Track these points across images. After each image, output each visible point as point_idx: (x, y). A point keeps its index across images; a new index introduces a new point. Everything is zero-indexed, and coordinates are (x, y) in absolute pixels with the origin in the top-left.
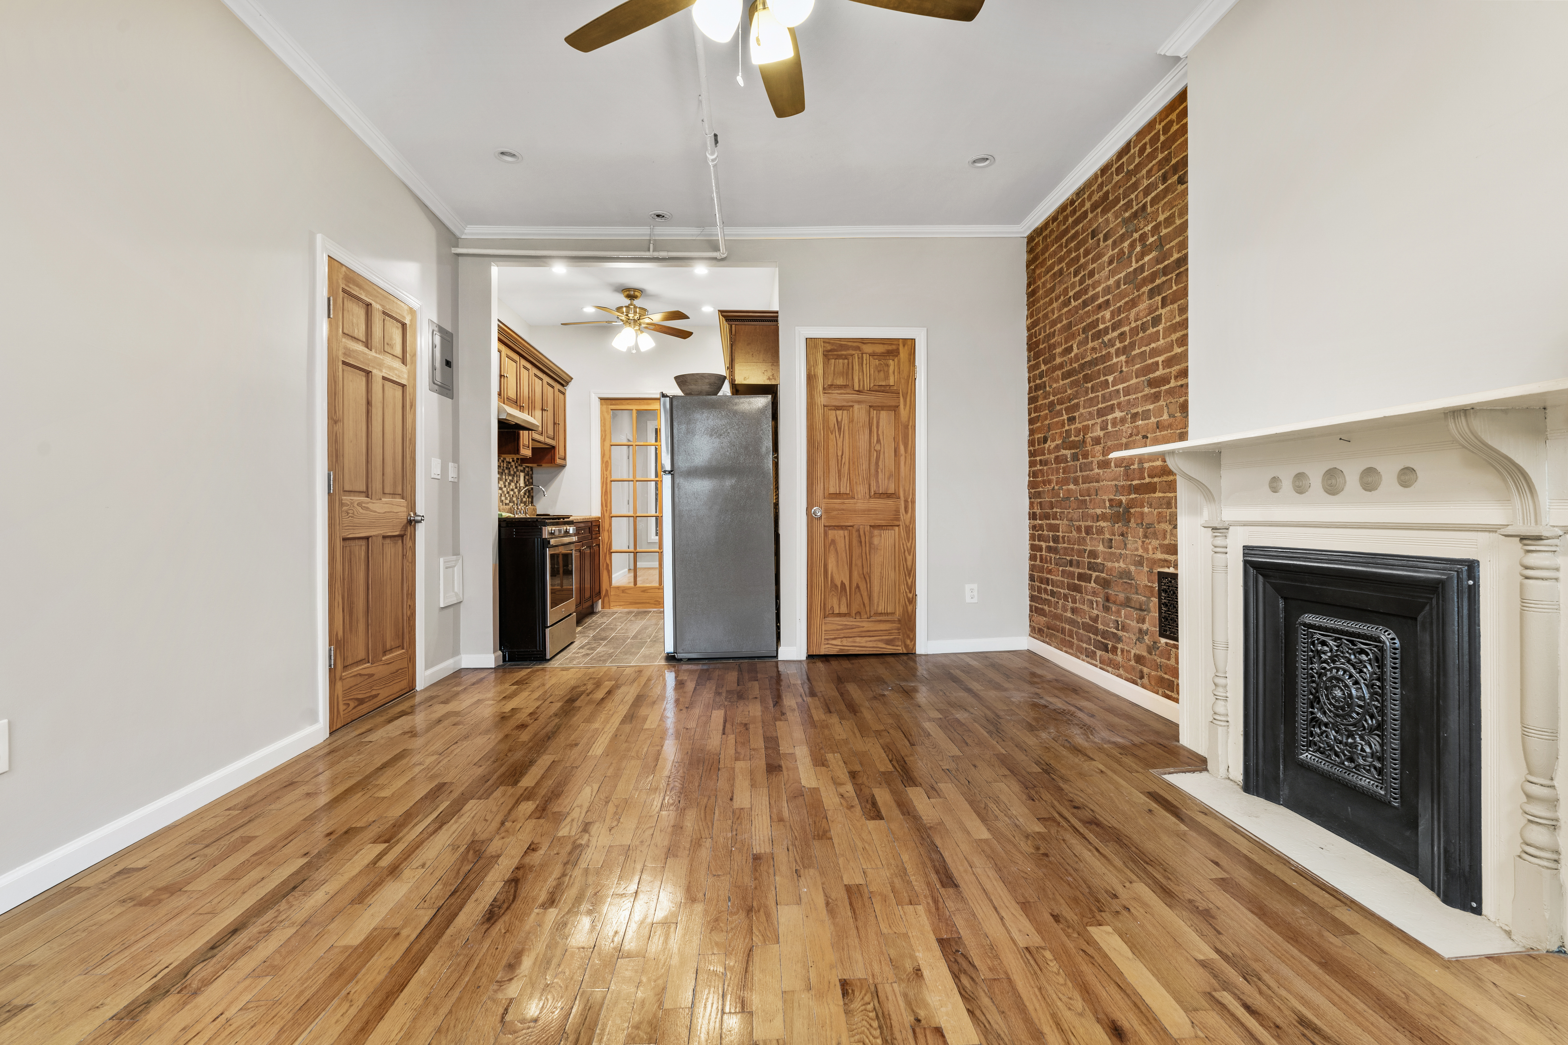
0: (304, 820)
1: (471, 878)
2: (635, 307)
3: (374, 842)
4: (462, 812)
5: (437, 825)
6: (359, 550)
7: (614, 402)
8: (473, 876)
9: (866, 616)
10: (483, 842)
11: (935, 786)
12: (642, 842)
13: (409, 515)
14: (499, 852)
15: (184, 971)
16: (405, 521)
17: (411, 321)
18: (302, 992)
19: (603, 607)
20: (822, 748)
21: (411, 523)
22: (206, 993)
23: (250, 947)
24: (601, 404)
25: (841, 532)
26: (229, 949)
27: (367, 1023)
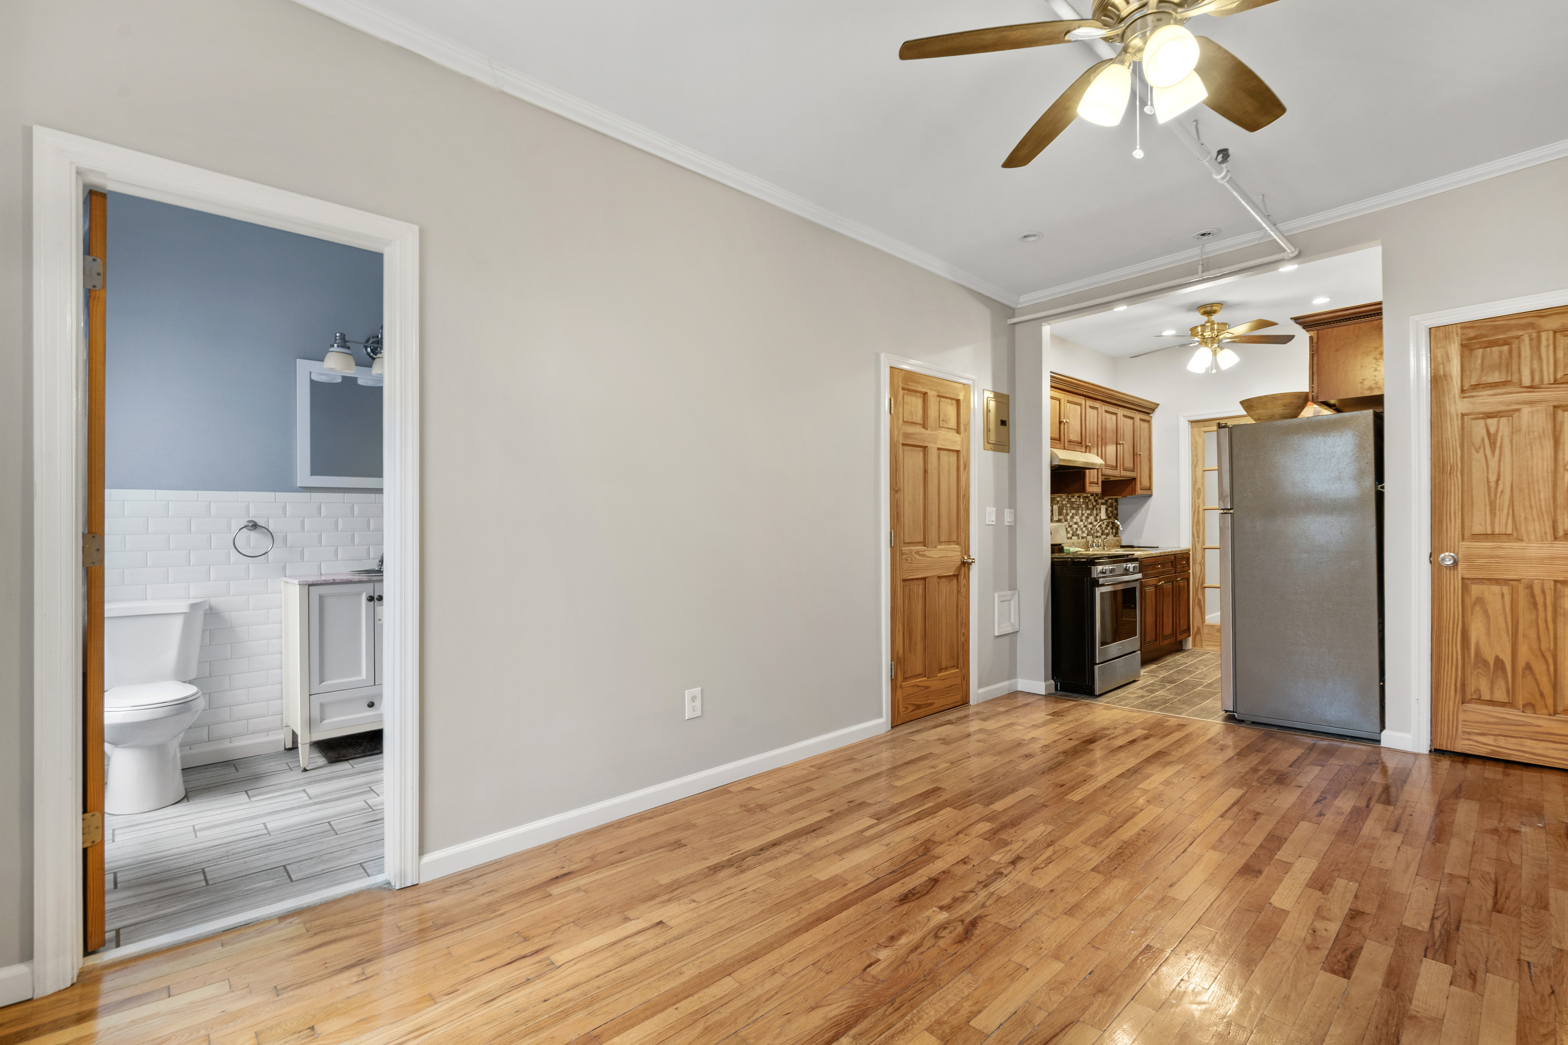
0: (843, 787)
1: (910, 866)
2: (1213, 323)
3: (870, 817)
4: (937, 814)
5: (914, 818)
6: (918, 589)
7: (1207, 423)
8: (913, 865)
9: (1545, 711)
10: (935, 842)
11: (1480, 975)
12: (1052, 891)
13: (964, 558)
14: (940, 855)
15: (744, 857)
16: (959, 563)
17: (965, 396)
18: (782, 895)
19: (1194, 645)
20: (1339, 870)
21: (966, 565)
22: (746, 874)
23: (776, 858)
24: (1192, 427)
25: (1496, 589)
26: (767, 854)
27: (799, 930)
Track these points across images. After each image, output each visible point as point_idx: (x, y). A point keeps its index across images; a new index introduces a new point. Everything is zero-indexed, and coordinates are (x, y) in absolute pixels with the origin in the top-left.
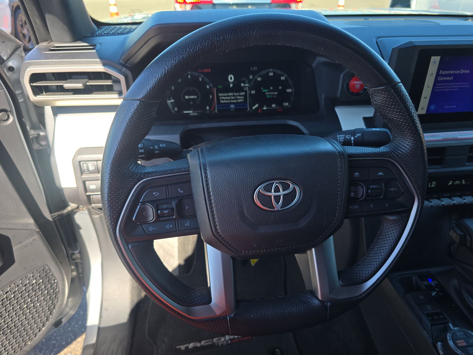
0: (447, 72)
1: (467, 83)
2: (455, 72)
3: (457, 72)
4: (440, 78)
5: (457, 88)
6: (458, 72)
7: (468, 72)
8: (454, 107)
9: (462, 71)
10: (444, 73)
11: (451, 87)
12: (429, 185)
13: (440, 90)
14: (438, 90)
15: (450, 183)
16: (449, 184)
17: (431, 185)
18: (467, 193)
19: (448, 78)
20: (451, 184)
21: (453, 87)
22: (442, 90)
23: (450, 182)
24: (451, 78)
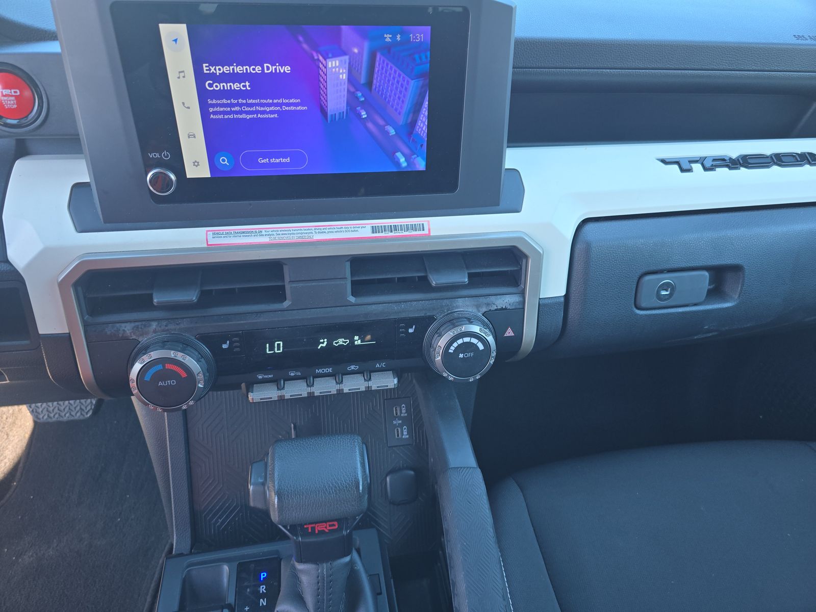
0: (226, 69)
1: (298, 101)
2: (250, 69)
3: (254, 69)
4: (210, 85)
5: (271, 112)
6: (258, 69)
7: (287, 69)
8: (284, 160)
9: (269, 68)
10: (218, 72)
11: (254, 109)
12: (268, 350)
13: (226, 117)
14: (221, 117)
15: (323, 343)
16: (321, 345)
17: (272, 348)
18: (378, 365)
19: (236, 86)
20: (324, 345)
21: (259, 108)
22: (231, 116)
23: (322, 341)
24: (244, 86)
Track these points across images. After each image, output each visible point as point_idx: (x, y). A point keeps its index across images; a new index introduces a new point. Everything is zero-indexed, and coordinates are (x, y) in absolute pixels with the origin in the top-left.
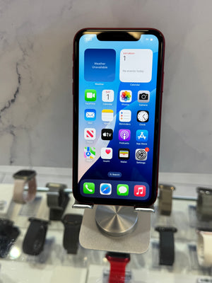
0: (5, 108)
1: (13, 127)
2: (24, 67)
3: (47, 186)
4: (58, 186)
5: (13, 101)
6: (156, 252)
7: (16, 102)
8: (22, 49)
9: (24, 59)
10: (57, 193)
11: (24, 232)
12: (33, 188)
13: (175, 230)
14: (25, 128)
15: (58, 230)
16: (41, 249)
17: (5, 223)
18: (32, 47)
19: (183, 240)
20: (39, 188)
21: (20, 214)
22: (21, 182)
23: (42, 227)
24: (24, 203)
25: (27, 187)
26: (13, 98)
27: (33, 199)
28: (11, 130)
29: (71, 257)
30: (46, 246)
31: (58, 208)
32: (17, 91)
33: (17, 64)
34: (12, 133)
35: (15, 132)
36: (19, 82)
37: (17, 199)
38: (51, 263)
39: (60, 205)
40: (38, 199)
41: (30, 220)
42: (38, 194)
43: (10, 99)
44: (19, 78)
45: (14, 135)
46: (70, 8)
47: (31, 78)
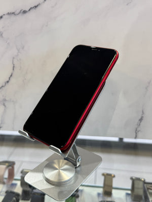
0: (2, 86)
1: (5, 100)
2: (18, 60)
3: (22, 172)
5: (8, 82)
7: (10, 82)
8: (17, 49)
9: (18, 55)
14: (13, 101)
18: (23, 48)
20: (15, 177)
23: (14, 199)
26: (8, 80)
28: (4, 102)
32: (11, 76)
33: (14, 58)
34: (4, 105)
35: (6, 104)
36: (13, 69)
42: (14, 182)
43: (6, 81)
44: (14, 67)
45: (5, 106)
46: (47, 26)
47: (21, 67)
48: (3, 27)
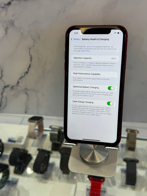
0: (22, 77)
1: (26, 89)
2: (34, 51)
3: (50, 127)
4: (57, 127)
5: (27, 73)
6: (124, 175)
7: (28, 74)
8: (32, 39)
9: (34, 46)
10: (56, 133)
11: (34, 157)
12: (41, 128)
13: (137, 161)
14: (35, 90)
15: (57, 157)
16: (46, 170)
17: (22, 151)
18: (39, 38)
19: (143, 168)
20: (45, 128)
21: (32, 146)
22: (33, 124)
23: (46, 155)
24: (35, 138)
25: (37, 128)
26: (27, 70)
27: (41, 136)
28: (26, 91)
29: (65, 175)
30: (49, 168)
31: (57, 142)
32: (30, 66)
33: (30, 49)
34: (26, 93)
35: (28, 92)
36: (31, 60)
37: (31, 136)
38: (52, 180)
39: (58, 141)
40: (45, 136)
41: (38, 150)
42: (45, 133)
43: (25, 72)
44: (31, 58)
45: (27, 95)
46: (64, 12)
47: (39, 58)
48: (13, 15)
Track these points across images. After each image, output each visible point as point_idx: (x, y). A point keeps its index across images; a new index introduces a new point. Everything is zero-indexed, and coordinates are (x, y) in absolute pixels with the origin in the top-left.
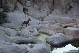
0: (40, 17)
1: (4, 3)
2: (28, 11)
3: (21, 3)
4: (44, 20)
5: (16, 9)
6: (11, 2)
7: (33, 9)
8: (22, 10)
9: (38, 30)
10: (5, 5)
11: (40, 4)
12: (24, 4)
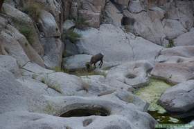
0: (165, 36)
2: (136, 23)
3: (119, 6)
4: (175, 43)
5: (105, 20)
6: (93, 5)
7: (149, 18)
8: (120, 23)
10: (78, 14)
11: (167, 5)
12: (125, 7)
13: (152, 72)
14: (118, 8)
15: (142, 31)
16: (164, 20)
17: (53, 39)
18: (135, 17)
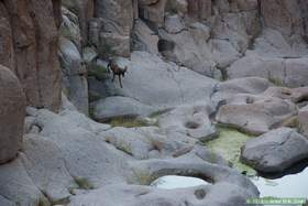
1: (96, 30)
2: (176, 48)
3: (151, 25)
4: (228, 73)
5: (136, 46)
6: (119, 24)
7: (192, 40)
8: (156, 48)
9: (212, 116)
10: (100, 38)
11: (212, 19)
12: (160, 25)
13: (217, 118)
14: (150, 27)
15: (186, 58)
16: (211, 41)
17: (78, 78)
18: (174, 38)
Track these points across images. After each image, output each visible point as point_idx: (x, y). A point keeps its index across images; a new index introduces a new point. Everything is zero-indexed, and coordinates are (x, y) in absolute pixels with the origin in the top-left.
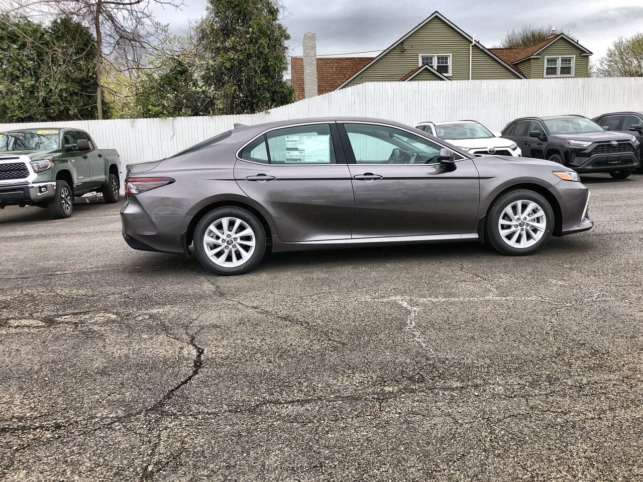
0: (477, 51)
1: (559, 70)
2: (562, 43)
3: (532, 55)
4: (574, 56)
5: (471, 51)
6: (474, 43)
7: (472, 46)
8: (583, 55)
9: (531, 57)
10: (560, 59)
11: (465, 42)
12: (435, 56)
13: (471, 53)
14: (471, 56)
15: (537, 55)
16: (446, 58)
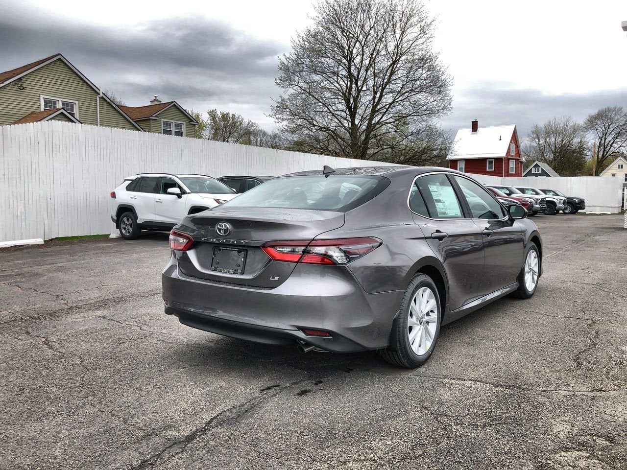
0: (104, 103)
1: (173, 132)
2: (175, 110)
3: (151, 116)
4: (184, 123)
5: (98, 102)
6: (101, 95)
7: (99, 98)
8: (192, 123)
9: (151, 118)
10: (174, 124)
11: (92, 92)
12: (60, 101)
13: (98, 105)
14: (98, 107)
15: (156, 117)
16: (72, 105)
..............................
§ **WHAT THE EXERCISE ASKS**
Copy all of the data above word for word, and leave the pictures out.

§ **EXERCISE RESPONSE**
Track these points across images. After each image, output each visible point as point_idx: (x, y). A point keeps its index across images; a new index introduces a new point. Everything is zero-indexed, and coordinates are (x, y) in absolute pixels with the origin in the top-left.
0: (304, 820)
1: (471, 878)
2: (635, 307)
3: (374, 842)
4: (462, 812)
5: (437, 825)
6: (359, 550)
7: (614, 402)
8: (473, 876)
9: (866, 616)
10: (483, 842)
11: (935, 786)
12: (642, 842)
13: (409, 515)
14: (499, 852)
15: (184, 971)
16: (405, 521)
17: (411, 321)
18: (302, 992)
19: (603, 607)
20: (822, 748)
21: (411, 523)
22: (206, 993)
23: (250, 947)
24: (601, 404)
25: (841, 532)
26: (229, 949)
27: (367, 1023)
0: (843, 787)
1: (910, 866)
2: (1213, 323)
3: (870, 817)
4: (937, 814)
5: (914, 818)
6: (918, 589)
7: (1207, 423)
8: (913, 865)
9: (1545, 711)
10: (935, 842)
11: (1480, 975)
12: (1052, 891)
13: (964, 558)
14: (940, 855)
15: (744, 857)
16: (959, 563)
17: (965, 396)
18: (782, 895)
19: (1194, 645)
20: (1339, 870)
21: (966, 565)
22: (746, 874)
23: (776, 858)
24: (1192, 427)
25: (1496, 589)
26: (767, 854)
27: (799, 930)
Track these points across images. After each image, output each visible point as point_idx: (x, y). A point keeps its index across images; a new index introduces a new point. Everything is zero-indexed, and coordinates are (x, y) in absolute pixels with the origin in the top-left.
0: (447, 72)
1: (467, 83)
2: (455, 72)
3: (457, 72)
4: (440, 78)
5: (457, 88)
6: (458, 72)
7: (468, 72)
8: (454, 107)
9: (462, 71)
10: (444, 73)
11: (451, 87)
12: (429, 185)
13: (440, 90)
14: (438, 90)
15: (450, 183)
16: (449, 184)
17: (431, 185)
18: (467, 193)
19: (448, 78)
20: (451, 184)
21: (453, 87)
22: (442, 90)
23: (450, 182)
24: (451, 78)
0: (226, 69)
1: (298, 101)
2: (250, 69)
3: (254, 69)
4: (210, 85)
5: (271, 112)
6: (258, 69)
7: (287, 69)
8: (284, 160)
9: (269, 68)
10: (218, 72)
11: (254, 109)
12: (268, 350)
13: (226, 117)
14: (221, 117)
15: (323, 343)
16: (321, 345)
17: (272, 348)
18: (378, 365)
19: (236, 86)
20: (324, 345)
21: (259, 108)
22: (231, 116)
23: (322, 341)
24: (244, 86)
Track these points across images. After each image, output each visible point as point_idx: (x, y). A point keeps its index across images; a new index introduces a new point. Everything is zero-indexed, and coordinates are (x, y) in absolute pixels with the origin in the top-left.
0: (5, 108)
1: (13, 127)
2: (24, 67)
3: (47, 186)
4: (58, 186)
5: (13, 101)
6: (156, 252)
7: (16, 102)
8: (22, 49)
9: (24, 59)
10: (57, 193)
11: (24, 232)
12: (33, 188)
13: (175, 230)
14: (25, 128)
15: (58, 230)
16: (41, 249)
17: (5, 223)
18: (32, 47)
19: (183, 240)
20: (39, 188)
21: (20, 214)
22: (21, 182)
23: (42, 227)
24: (24, 203)
25: (27, 187)
26: (13, 98)
27: (33, 199)
28: (11, 130)
29: (71, 257)
30: (46, 246)
31: (58, 208)
32: (17, 91)
33: (17, 64)
34: (12, 133)
35: (15, 132)
36: (19, 82)
37: (17, 199)
38: (51, 263)
39: (60, 205)
40: (38, 199)
41: (30, 220)
42: (38, 194)
43: (10, 99)
44: (19, 78)
45: (14, 135)
46: (70, 8)
47: (31, 78)
0: (2, 86)
1: (5, 100)
2: (18, 60)
3: (22, 172)
5: (8, 82)
7: (10, 82)
8: (17, 49)
9: (18, 55)
14: (13, 101)
18: (23, 48)
20: (15, 177)
23: (14, 199)
26: (8, 80)
28: (4, 102)
32: (11, 76)
33: (14, 58)
34: (4, 105)
35: (6, 104)
36: (13, 69)
42: (14, 182)
43: (6, 81)
44: (14, 67)
45: (5, 106)
46: (47, 26)
47: (21, 67)
48: (3, 27)
0: (22, 77)
1: (26, 89)
2: (34, 51)
3: (50, 127)
4: (57, 127)
5: (27, 73)
6: (124, 175)
7: (28, 74)
8: (32, 39)
9: (34, 46)
10: (56, 133)
11: (34, 157)
12: (41, 128)
13: (137, 161)
14: (35, 90)
15: (57, 157)
16: (46, 170)
17: (22, 151)
18: (39, 38)
19: (143, 168)
20: (45, 128)
21: (32, 146)
22: (33, 124)
23: (46, 155)
24: (35, 138)
25: (37, 128)
26: (27, 70)
27: (41, 136)
28: (26, 91)
29: (65, 175)
30: (49, 168)
31: (57, 142)
32: (30, 66)
33: (30, 49)
34: (26, 93)
35: (28, 92)
36: (31, 60)
37: (31, 136)
38: (52, 180)
39: (58, 141)
40: (45, 136)
41: (38, 150)
42: (45, 133)
43: (25, 72)
44: (31, 58)
45: (27, 95)
46: (64, 12)
47: (39, 58)
48: (13, 15)
Track these points across images. After each image, output each visible point as point_idx: (x, y). A point keeps its index across images; a new index introduces a new point. Everything is zero-indexed, and coordinates are (x, y) in absolute pixels with the origin in the top-left.
0: (40, 17)
1: (4, 3)
2: (28, 11)
3: (21, 3)
4: (44, 20)
5: (16, 9)
6: (11, 2)
7: (33, 9)
8: (22, 10)
9: (38, 30)
10: (5, 5)
11: (40, 4)
12: (24, 4)
0: (165, 36)
2: (136, 23)
3: (119, 6)
4: (175, 43)
5: (105, 20)
6: (93, 5)
7: (149, 18)
8: (120, 23)
10: (78, 14)
11: (167, 5)
12: (125, 7)
13: (152, 72)
14: (118, 8)
15: (142, 31)
16: (164, 20)
17: (53, 39)
18: (135, 17)
1: (96, 30)
2: (176, 48)
3: (151, 25)
4: (228, 73)
5: (136, 46)
6: (119, 24)
7: (192, 40)
8: (156, 48)
9: (212, 116)
10: (100, 38)
11: (212, 19)
12: (160, 25)
13: (217, 118)
14: (150, 27)
15: (186, 58)
16: (211, 41)
17: (78, 78)
18: (174, 38)
Track these points across images. After each image, output each visible point as point_idx: (x, y). A point keeps its index across images; a new index introduces a new point. Everything is zero-indexed, and coordinates are (x, y) in absolute pixels with the origin in the top-left.
0: (477, 51)
1: (559, 70)
2: (562, 43)
3: (532, 55)
4: (574, 56)
5: (471, 51)
6: (474, 43)
7: (472, 46)
8: (583, 55)
9: (531, 57)
10: (560, 59)
11: (465, 42)
12: (435, 56)
13: (471, 53)
14: (471, 56)
15: (537, 55)
16: (446, 58)
0: (104, 103)
1: (173, 132)
2: (175, 110)
3: (151, 116)
4: (184, 123)
5: (98, 102)
6: (101, 95)
7: (99, 98)
8: (192, 123)
9: (151, 118)
10: (174, 124)
11: (92, 92)
12: (60, 101)
13: (98, 105)
14: (98, 107)
15: (156, 117)
16: (72, 105)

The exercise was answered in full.